La Samaritaine

Jésus et la Samaritaine. Vitrail du XIXème. Oeuvre de l'atelier LORIN. Eglise Saint( Aignan. Chartres (28).

Jésus et la Samaritaine. Vitrail du XIXème. Oeuvre de l’atelier LORIN. Eglise Saint-Aignan à Chartres (28).

Longue et fatigante a été la marche pour traverser la Samarie. Il est midi. Le soleil est haut dans le ciel. Jésus, assis au bord du puits, a soif (Jn 4, 1-26). Il demande à boire à cette femme qui vient au puits pour puiser son eau. Le serviteur d’Abraham avait lui aussi demandé de l’eau à boire à Rebecca, après son long voyage (Gn 24,10-21) ; et Jacob à Rachel, lors de son exil (Gn 29,1-14) ; et Moïse à Cippora, l’une des filles de Jéthro, alors qu’il fuyait l’Egypte (Ex 2,15-22).

Jésus ne se laisse pas troubler par la rebuffade de la femme, qui met en avant toutes les différences possibles entre eux — lui, un homme, elle une femme ; lui un Juif, elle une Samaritaine — pour ne pas lui rendre le service qu’il lui demande. « Comment me regardes-tu ? semble-t-il lui suggérer. Ne te rappelles-tu pas comment le Seigneur donna l’eau à son peuple au désert ? » Et Jésus, grâce à la manière respectueuse et discrète dont il lui parle, l’entend lui dire sa propre fatigue, sa lassitude de cette corvée quotidienne à puiser l’eau pour elle et pour l’homme qui vit chez elle. Jésus lui avait dit sa soif, et voilà que la femme samaritaine lui avoue sa soif à elle.

Jésus a bien entendu ce dont parle la soif de son interlocutrice : la fatigue, la lassitude de changer trop souvent de mari. Ce qu’elle reconnaît. Et Jésus souligne alors combien maintenant entre eux deux c’est une parole juste et vraie qui s’échange, comme on peut l’espérer entre un époux et une épouse. Une première différence — homme / femme, avec tous les risques que cela comporte — a été surmontée, par la grâce d’un parler juste et vrai.
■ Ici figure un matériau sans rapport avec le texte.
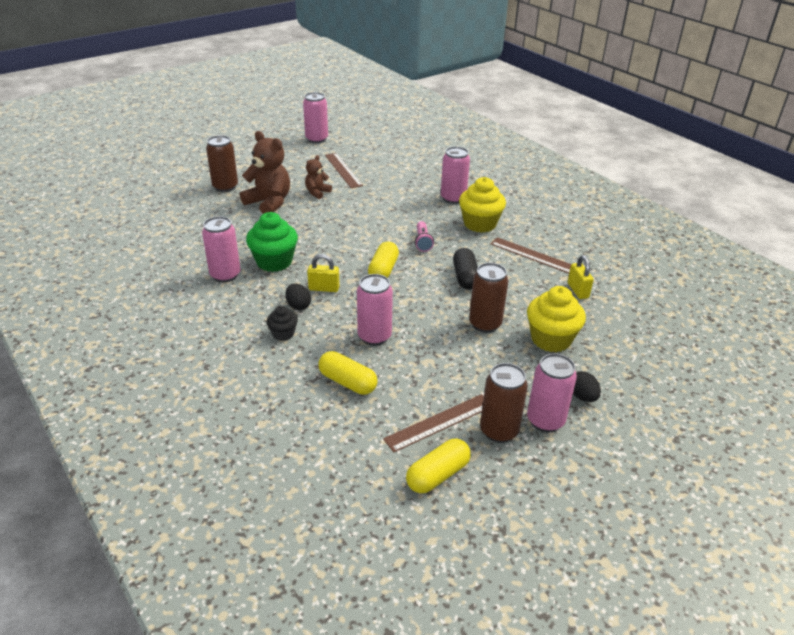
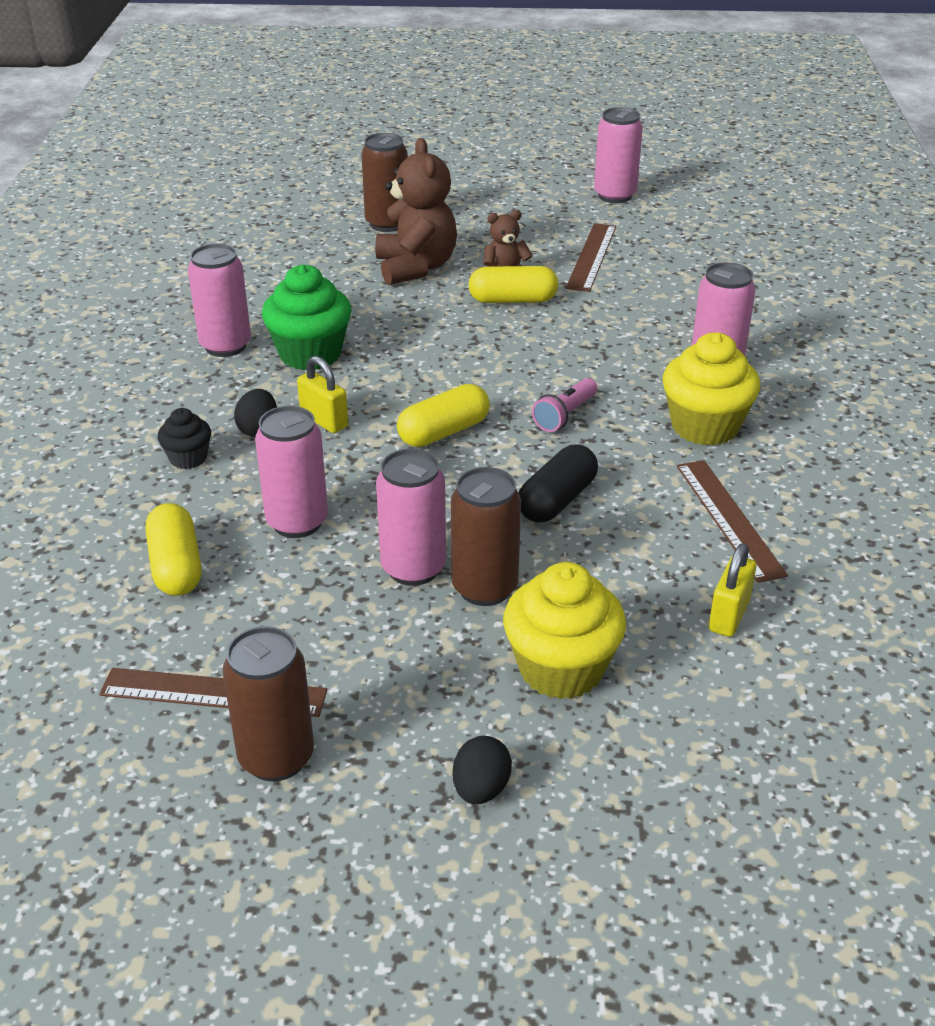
camera: 40 degrees right, 0 degrees up
(438, 475) = (109, 763): yellow capsule -> yellow capsule (513, 300)
(545, 421) = (366, 787): pink can -> pink can (413, 568)

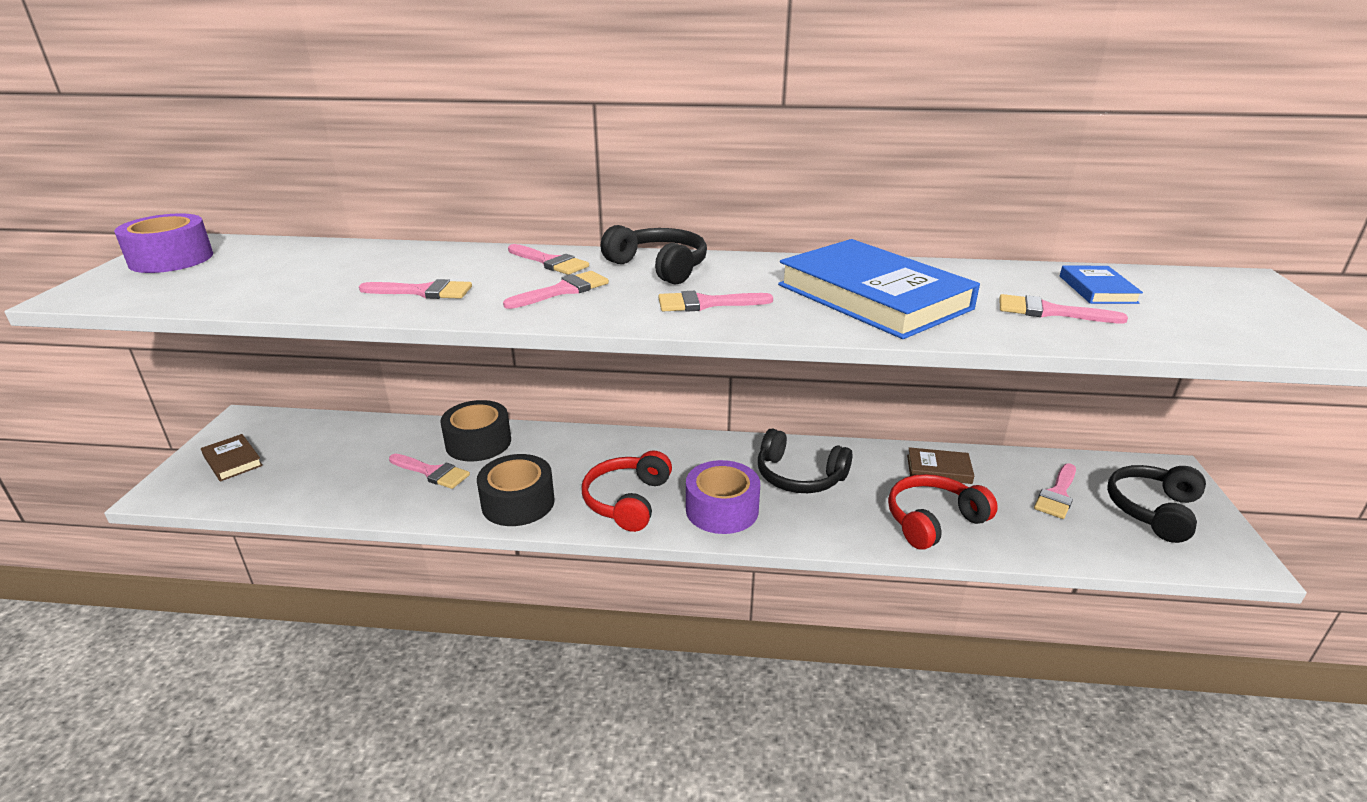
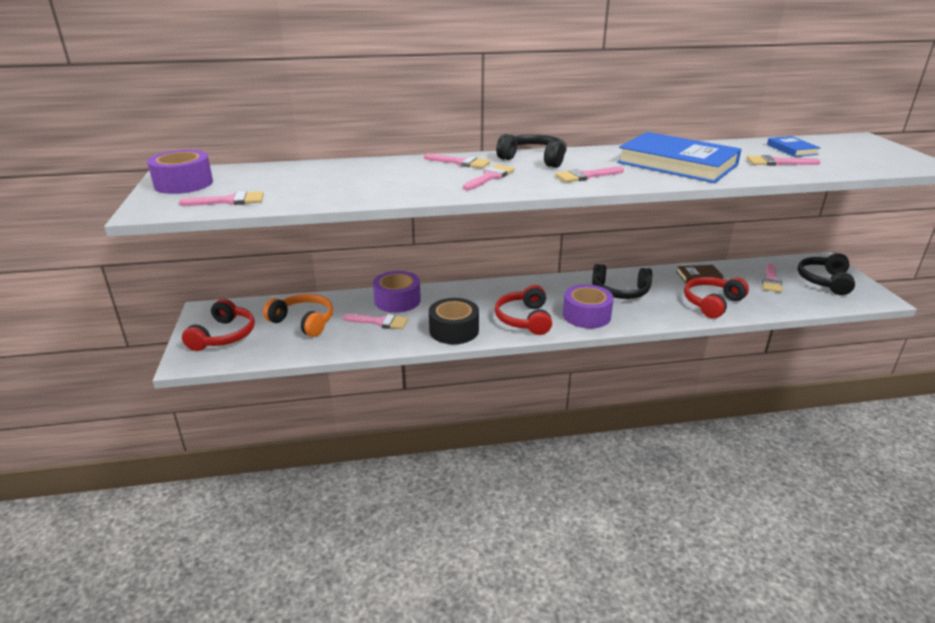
camera: 15 degrees left, 0 degrees up
(232, 461) = (223, 335): brown book -> red headphones
(339, 456) = (303, 322): none -> orange headphones
(423, 291) = (399, 186): pink brush -> pink brush (229, 201)
(478, 442) = (397, 300): black tape -> purple tape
La confiance a gagné du terrain, aussi. Après l’échange très concret autour de la soif, après la considération sur la qualité espérée de la relation conjugale, s’inscrit maintenant dans leur conversation, comme naturellement, la question de Dieu. L’autre différence — Samaritaine vs Juif – est surmontée, car la question n’est point tant où il faut adorer, que la manière dont il faut adorer.

« Si tu savais qui te parle » avait dit Jésus à la Samaritaine au début. Elle s’interroge à la fin sur qui est Jésus, s’il ne serait pas un prophète, le Messie. La réponse de Jésus renvoie à ce qui s’est passé entre eux : « Moi, je suis celui qui te parle ».

Nos conversations avec les étrangers sont un atout précieux pour ce que nous sommes appelés à vivre avec eux. Avec la femme étrangère, Jésus fait montre de tact et de respect, de discrétion et d’intelligence dans l’écoute, ne précipite rien, par curiosité ou par quelque conseil, il se montre vulnérable et il reçoit beaucoup. Il est tout simplement « celui qui te parle ».